En dépit de la fin de l’état d’urgence sanitaire, il nous semble prématuré que ces jeunes n’aient plus accès à l’accompagnement dont ils ont bénéficié jusqu’à présent.
En 2020, de mémoire lors du PLFR 3, une dotation de 50 millions d’euros avait été votée, ce qui est normal, pour compenser ce surcoût auprès des départements puisqu’il fallait maintenir ces jeunes dans le dispositif au-delà de leur majorité.
C’est le même mécanisme de compensation que le Gouvernement adoptera dans une loi de finances à venir pour compenser, une fois de plus, le coût d’une telle mesure.
C’est un dispositif qu’il me semble important de pouvoir prolonger jusqu’à septembre prochain.

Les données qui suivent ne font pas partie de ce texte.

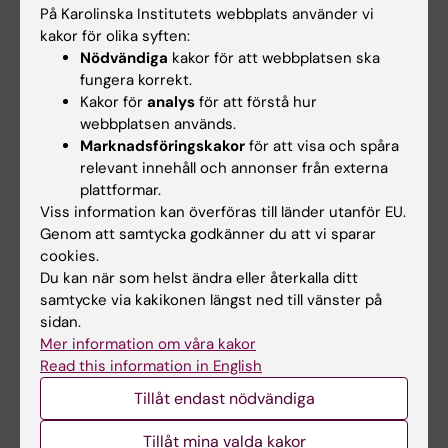
På Karolinska Institutets webbplats använder vi
Digitala besök kan
CLINTEC-professor
kakor för olika syften:
minska skillnader i
tilldelas
Nödvändiga
kakor för att webbplatsen ska
sexuell hälsovård
internationellt
fungera korrekt.
hederspris
Unga personer med adhd är
Kakor för
analys
för att förstå hur
mer benägna att besöka
Matthias Löhr, professor i
webbplatsen används.
ungdomsmottagningar än…
gastroenterologi och
Marknadsföringskakor
för att visa och spåra
hepatologi vid…
relevant innehåll och annonser från externa
plattformar.
Viss information kan överföras till länder utanför EU.
Genom att samtycka godkänner du att vi sparar
cookies.
Du kan när som helst ändra eller återkalla ditt
samtycke via kakikonen längst ned till vänster på
sidan.
Mer information om våra kakor
3 jul 2026
2 jul 2026
Read this information in English
CLINTEC-professor
MedH-forskare prisas
Tillåt endast nödvändiga
tilldelas
för välciterad
internationellt
publikation
Tillåt mina valda kakor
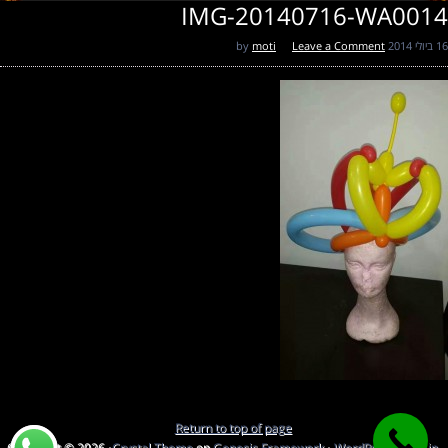
IMG-20140716-WA0014
16 ביולי 2014
by
Leave a Comment
moti
Return to top of page
Copyright © 2026 ·
Crystal Theme
on
Genesis Framework
·
WordPress
·
Log in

Mme la présidente. Quel est l’avis de la commission ?
M. Philippe Bas, rapporteur. Monsieur le secrétaire d’État, vous avez raison de faire vibrer la corde sensible… (M. le secrétaire d’État marque son exaspération.) Moi aussi, je vais faire appel à votre générosité, car il est facile de postuler pour autrui, il est facile d’être généreux sur le compte des départements !

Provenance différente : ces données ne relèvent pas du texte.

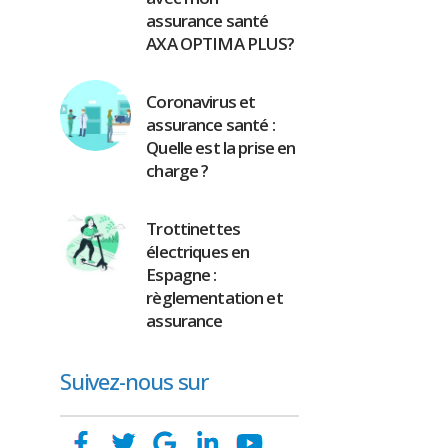
assurance santé
AXA OPTIMA PLUS?
Coronavirus et
assurance santé :
Quelle est la prise en
charge ?
Trottinettes
électriques en
Espagne :
règlementation et
assurance
Suivez-nous sur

Cet amendement, tel que vous le présentez, ne vous engage à rien en termes de prise en charge de la dépense. Il ne prévoit aucune compensation hormis un simple « accompagnement financier » : comme c’est aimable ! Est-ce bien ainsi que doivent être traitées les collectivités territoriales quand on ajoute des charges aux charges déjà très lourdes qu’elles assument en cette période ? (Mme Frédérique Puissat applaudit.)
Monsieur le secrétaire d’État, l’avis de la commission est défavorable, car le Gouvernement ne peut pas introduire une mesure généreuse, c’est-à-dire une dépense de l’État – et non une dépense des collectivités – sans prévoir de compensation. Si je déposais un amendement de cette nature, la commission des finances m’opposerait, à juste titre, l’irrecevabilité financière.

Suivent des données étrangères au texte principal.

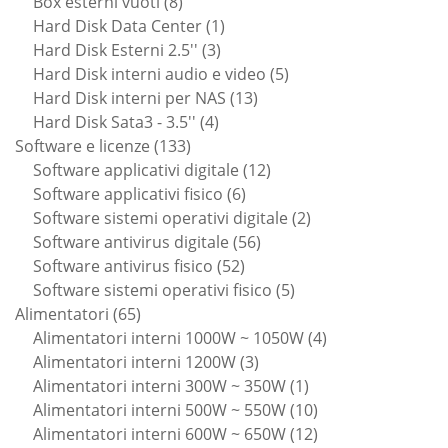
prodotti
8
Box esterni vuoti
8
prodotti
1
Hard Disk Data Center
1
3
prodotto
Hard Disk Esterni 2.5''
3
prodotti
5
Hard Disk interni audio e video
5
13
prodotti
Hard Disk interni per NAS
13
4
prodotti
Hard Disk Sata3 - 3.5''
4
133
prodotti
Software e licenze
133
prodotti
12
Software applicativi digitale
12
6
prodotti
Software applicativi fisico
6
prodotti
2
Software sistemi operativi digitale
2
56
prodotti
Software antivirus digitale
56
52
prodotti
Software antivirus fisico
52
prodotti
5
Software sistemi operativi fisico
5
65
prodotti
Alimentatori
65
prodotti
4
Alimentatori interni 1000W ~ 1050W
4
3
prodotti
Alimentatori interni 1200W
3
prodotti
1
Alimentatori interni 300W ~ 350W
1
prodotto
10
Alimentatori interni 500W ~ 550W
10
prodotti
12
Alimentatori interni 600W ~ 650W
12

Si vous souhaitez que le Sénat vote votre amendement, monsieur le secrétaire d’État, il vous suffit de remplacer l’« accompagnement financier » que vous prévoyez de mettre en place par une compensation financière intégrale des charges résultant de cette nouvelle obligation pour les départements. Nous saluerons alors la générosité du Gouvernement !
Je vous sais sensible à la situation des mineurs qui atteignent leur dix-huitième anniversaire : eh bien, prouvez-le ! (Applaudissements sur les travées des groupes Les Républicains et UC. – Mme Éliane Assassi applaudit également.)
Mme la présidente. La parole est à Mme Marie-Pierre de La Gontrie, pour explication de vote.
Mme Marie-Pierre de La Gontrie. M. le rapporteur vient de résumer ce que nous avons dit en commission, et je suis heureuse de constater que je l’ai convaincu.
Monsieur le secrétaire d’État, l’amendement que vous proposez et dont vous êtes sans doute à l’origine tend à prévoir une très bonne mesure, si ce n’est que les conseils départementaux, sur lesquels pèsent déjà de très lourdes dépenses, n’ont pas les moyens de l’assumer.
Si vous acceptez de rectifier votre amendement dans le sens proposé par M. le rapporteur et de prévoir soit une compensation intégrale ou à l’euro près – je vous laisse le choix de la formulation, car nous savons tous comment cela se termine à chaque fois pour les collectivités, à savoir que l’augmentation des charges n’est jamais exactement compensée, mais soyons positifs… –, nous voulons bien vous faire confiance a priori – car tout dépendra d’une discussion budgétaire ultérieure – et voter cet amendement.
Mme Cathy Apourceau-Poly. Nous sommes évidemment dans le même état d’esprit que notre collègue. Il s’agit d’une très bonne mesure, car comme vous l’avez fort bien rappelé, monsieur le secrétaire d’État, ces jeunes connaissent souvent des difficultés très importantes. Nous devons les aider et leur permettre de bénéficier du contrat jeune majeur.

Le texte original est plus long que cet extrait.